In PySpark, the withColumnRenamed() function is used to rename a column in a Dataframe. It allows you to change the name of a column to a new name while keeping the rest of the Dataframe intact.

The syntax of the withColumnRenamed() function:

df.withColumnRenamed(existing, new)

Usage of withColumnRenamed() in PySpark:

from pyspark.sql import SparkSession

spark = SparkSession.builder.getOrCreate()

# Create a DataFrame
data = [("Alice", 25), ("Bob", 30), ("Charlie", 35)]
df = spark.createDataFrame(data, ["Name", "Age"])
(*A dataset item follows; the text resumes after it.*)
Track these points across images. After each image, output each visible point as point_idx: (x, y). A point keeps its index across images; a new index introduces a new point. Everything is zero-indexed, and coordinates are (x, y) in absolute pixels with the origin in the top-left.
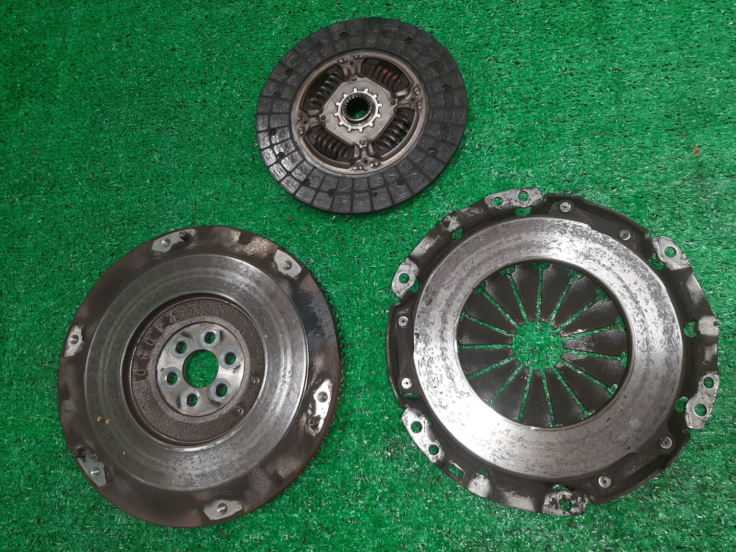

# Rename the "Age" column to "AgeGroup"
df_new = df.withColumnRenamed("Age", "AgeGroup")


|   Name|AgeGroup|
|  Alice|      25|
|    Bob|      30|
|Charlie|      35|

In the example above, we have a DataFrame with columns “Name” and “Age”. We use the withColumnRenamed() function to rename the “Age” column to “AgeGroup”.

The resulting DataFrame, df_new, retains the original data but with the renamed column.

It’s important to note that withColumnRenamed() does not modify the original Dataframe; it returns a new Dataframe with the renamed column. You can assign the result to a new variable, as shown in the example, or overwrite the original Dataframe if desired.

If you don’t want to modify existing column you can always add a new column by using withColumn() Function.

The withColumnRenamed() function is useful when you want to give a more descriptive or meaningful name to a column in your Dataframe. It allows you to update column names without altering the underlying data or structure of the Dataframe.